Но этим планам не суждено было сбыться. Первый удар по третьей резервной дивизии нанесли мои бородинские ветераны под командованием генерала Воронцова. Все началось с того, что в районе деревни Гейслинген марширующие германские зольдатены нарвались на полукруговую засаду бойцов в форме цвета хаки. Грохнули первые выстрелы из батальонных пушек, низко над землей рванули ватные клубки шрапнельных разрывов, просекающие в походных колоннах кровавые борозды, татакнули из положения лежа многочисленные Мадсены, редко, но метко защелкали «избыточно точные» Арисаки егерей суворовской выучки, не привыкших тратить зря ни одного выстрела. При этом свою кавалерию и приданную ей танковую роту я направил в обход за лесным массивом по левому флангу с целью выйти с тыла к деревне Хаасенберг и уничтожить командование третьей резервной дивизии – лишнее оно на этом празднике жизни.
Чтобы навязать сражение намылившемуся на запад семнадцатому корпусу, мне нужно было дождаться подтягивания обратно убежавшей на юг 16-й пехотной дивизии генерала Асмуса, а также 4-й кавалерийской дивизии, начальника которой, генерал-лейтенанта Толпыго, по моей наводке Горбатовский сменил на бывшего командира второй бригады генерал-майора Мартынова. Господин Толпыго – человек больной, требующий длительного лечения в тыловых условиях, а потому в боевой обстановке вялый, и для активных действий малопригодный. Впрочем, из исторических штудий мне были известны командиры, которые, страдая, к примеру, язвой желудка, продолжали весьма активно командовать своими дивизиями, корпусами и армиями. А это значило, что в господине Тополыго, как и в генерале Гвидо Рихтере, нет того внутреннего стержня, что превращает обыкновенного человека в защитника родины.

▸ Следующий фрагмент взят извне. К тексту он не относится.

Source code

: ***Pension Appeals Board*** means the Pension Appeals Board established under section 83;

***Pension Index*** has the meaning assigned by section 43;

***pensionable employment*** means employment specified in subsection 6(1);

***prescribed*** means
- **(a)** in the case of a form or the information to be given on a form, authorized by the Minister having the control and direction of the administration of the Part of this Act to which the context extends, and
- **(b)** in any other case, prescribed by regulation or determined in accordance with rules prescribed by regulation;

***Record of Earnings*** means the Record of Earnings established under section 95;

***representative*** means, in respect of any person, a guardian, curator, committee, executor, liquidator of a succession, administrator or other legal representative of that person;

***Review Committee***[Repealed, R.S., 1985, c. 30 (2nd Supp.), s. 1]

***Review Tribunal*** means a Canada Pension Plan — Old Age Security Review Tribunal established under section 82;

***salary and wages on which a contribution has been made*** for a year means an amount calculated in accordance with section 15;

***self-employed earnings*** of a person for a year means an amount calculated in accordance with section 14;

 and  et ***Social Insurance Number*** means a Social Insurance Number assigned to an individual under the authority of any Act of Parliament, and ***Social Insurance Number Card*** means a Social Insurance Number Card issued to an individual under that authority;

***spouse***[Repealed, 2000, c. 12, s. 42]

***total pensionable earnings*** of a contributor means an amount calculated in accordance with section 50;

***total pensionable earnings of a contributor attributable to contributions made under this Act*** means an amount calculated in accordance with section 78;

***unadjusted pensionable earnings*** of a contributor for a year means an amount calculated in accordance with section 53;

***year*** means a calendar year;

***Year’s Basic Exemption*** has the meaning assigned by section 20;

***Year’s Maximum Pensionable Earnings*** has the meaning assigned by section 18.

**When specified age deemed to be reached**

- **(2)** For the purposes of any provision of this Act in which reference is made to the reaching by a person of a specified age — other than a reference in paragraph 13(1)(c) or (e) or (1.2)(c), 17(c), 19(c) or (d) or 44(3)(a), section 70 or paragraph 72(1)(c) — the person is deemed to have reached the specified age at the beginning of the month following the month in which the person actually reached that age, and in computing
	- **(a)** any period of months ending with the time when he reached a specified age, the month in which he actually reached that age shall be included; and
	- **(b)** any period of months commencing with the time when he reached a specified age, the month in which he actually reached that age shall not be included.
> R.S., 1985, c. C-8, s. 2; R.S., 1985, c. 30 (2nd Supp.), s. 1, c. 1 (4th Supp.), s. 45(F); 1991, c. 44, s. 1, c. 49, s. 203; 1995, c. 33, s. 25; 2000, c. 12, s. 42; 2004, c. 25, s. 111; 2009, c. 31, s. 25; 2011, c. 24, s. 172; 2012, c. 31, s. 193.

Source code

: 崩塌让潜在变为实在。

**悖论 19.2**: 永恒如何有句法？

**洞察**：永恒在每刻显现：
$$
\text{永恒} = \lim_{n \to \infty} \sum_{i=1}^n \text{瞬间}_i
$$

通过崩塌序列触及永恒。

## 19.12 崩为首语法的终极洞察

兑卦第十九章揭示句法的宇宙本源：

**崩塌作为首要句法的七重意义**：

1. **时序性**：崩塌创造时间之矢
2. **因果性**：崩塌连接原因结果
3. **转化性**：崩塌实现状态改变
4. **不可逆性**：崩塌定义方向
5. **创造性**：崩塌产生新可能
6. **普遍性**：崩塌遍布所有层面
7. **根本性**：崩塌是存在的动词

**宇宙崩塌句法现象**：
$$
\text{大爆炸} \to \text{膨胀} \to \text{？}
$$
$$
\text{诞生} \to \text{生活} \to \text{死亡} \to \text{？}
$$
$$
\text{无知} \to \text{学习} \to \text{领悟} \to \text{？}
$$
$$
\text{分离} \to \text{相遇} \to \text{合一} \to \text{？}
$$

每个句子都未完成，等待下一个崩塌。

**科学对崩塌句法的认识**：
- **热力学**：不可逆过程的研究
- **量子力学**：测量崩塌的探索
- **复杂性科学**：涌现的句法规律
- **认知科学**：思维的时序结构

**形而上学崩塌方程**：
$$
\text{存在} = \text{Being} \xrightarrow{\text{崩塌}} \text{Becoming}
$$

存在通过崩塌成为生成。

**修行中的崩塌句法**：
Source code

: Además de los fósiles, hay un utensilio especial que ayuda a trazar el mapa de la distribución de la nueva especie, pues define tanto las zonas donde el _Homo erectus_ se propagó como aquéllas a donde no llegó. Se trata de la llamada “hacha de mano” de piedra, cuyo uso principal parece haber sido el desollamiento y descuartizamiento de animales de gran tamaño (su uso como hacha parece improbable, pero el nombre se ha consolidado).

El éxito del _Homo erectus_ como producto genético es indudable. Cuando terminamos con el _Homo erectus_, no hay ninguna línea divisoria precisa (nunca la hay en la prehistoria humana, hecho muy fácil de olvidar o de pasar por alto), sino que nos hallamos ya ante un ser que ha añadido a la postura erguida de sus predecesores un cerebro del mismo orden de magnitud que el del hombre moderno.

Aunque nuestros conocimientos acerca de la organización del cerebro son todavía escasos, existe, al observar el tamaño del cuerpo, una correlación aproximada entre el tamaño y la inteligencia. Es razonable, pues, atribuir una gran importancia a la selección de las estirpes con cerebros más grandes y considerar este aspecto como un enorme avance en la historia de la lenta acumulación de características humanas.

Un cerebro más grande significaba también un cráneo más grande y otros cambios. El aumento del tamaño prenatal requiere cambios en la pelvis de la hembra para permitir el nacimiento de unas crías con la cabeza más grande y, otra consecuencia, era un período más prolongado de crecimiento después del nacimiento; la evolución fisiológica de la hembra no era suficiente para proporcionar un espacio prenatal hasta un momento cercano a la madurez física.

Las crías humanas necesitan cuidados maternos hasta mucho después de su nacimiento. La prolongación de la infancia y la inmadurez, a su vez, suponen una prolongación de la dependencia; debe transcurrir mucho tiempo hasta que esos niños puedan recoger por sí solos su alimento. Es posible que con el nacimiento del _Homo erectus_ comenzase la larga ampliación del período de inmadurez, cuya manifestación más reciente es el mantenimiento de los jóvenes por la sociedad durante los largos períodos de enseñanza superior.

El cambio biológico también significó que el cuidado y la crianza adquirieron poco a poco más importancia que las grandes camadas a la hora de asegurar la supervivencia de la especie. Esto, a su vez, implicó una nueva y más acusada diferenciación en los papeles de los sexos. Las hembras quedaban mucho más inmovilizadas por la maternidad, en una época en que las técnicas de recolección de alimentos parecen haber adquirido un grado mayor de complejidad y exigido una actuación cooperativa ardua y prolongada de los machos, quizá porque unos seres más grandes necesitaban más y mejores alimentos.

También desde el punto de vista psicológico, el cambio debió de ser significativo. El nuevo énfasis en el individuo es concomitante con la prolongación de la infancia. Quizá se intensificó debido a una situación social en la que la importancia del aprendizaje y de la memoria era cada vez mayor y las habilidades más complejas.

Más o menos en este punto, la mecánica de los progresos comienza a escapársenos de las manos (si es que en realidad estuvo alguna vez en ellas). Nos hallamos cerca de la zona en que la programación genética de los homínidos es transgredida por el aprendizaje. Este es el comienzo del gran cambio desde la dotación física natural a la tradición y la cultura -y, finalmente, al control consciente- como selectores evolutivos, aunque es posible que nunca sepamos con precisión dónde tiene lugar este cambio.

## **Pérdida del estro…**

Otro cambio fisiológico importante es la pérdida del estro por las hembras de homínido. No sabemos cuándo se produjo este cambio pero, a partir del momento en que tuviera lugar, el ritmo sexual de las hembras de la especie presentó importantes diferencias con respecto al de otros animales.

А вот в генерале Нечволодове, генерале Мартынове, генерале Асмусе, полковнике Арапове (возглавившем сводную пехотную бригаду корпусного резерва), такой стержень имелся. К сожалению, большинство из этих людей после Великого Раскола пошли к белым, а не к красным. При этом не стоит забывать ни о нереалистичных марксистских идеологемах, начертанных на большевистских знаменах, ни о таких кровожадных политических деятелях, как Свердлов и Троцкий (вкупе с многочисленным сонмом их подражателей). Моя задача – как раз в том, чтобы все необходимые социальные преобразования были осуществлены сверху, разделение на бар и мужиков отошло бы в прошлое само собой, и брат никогда бы не пошел на брата, а сын на отца. Ибо, когда случается такое, то радуются только англосаксы.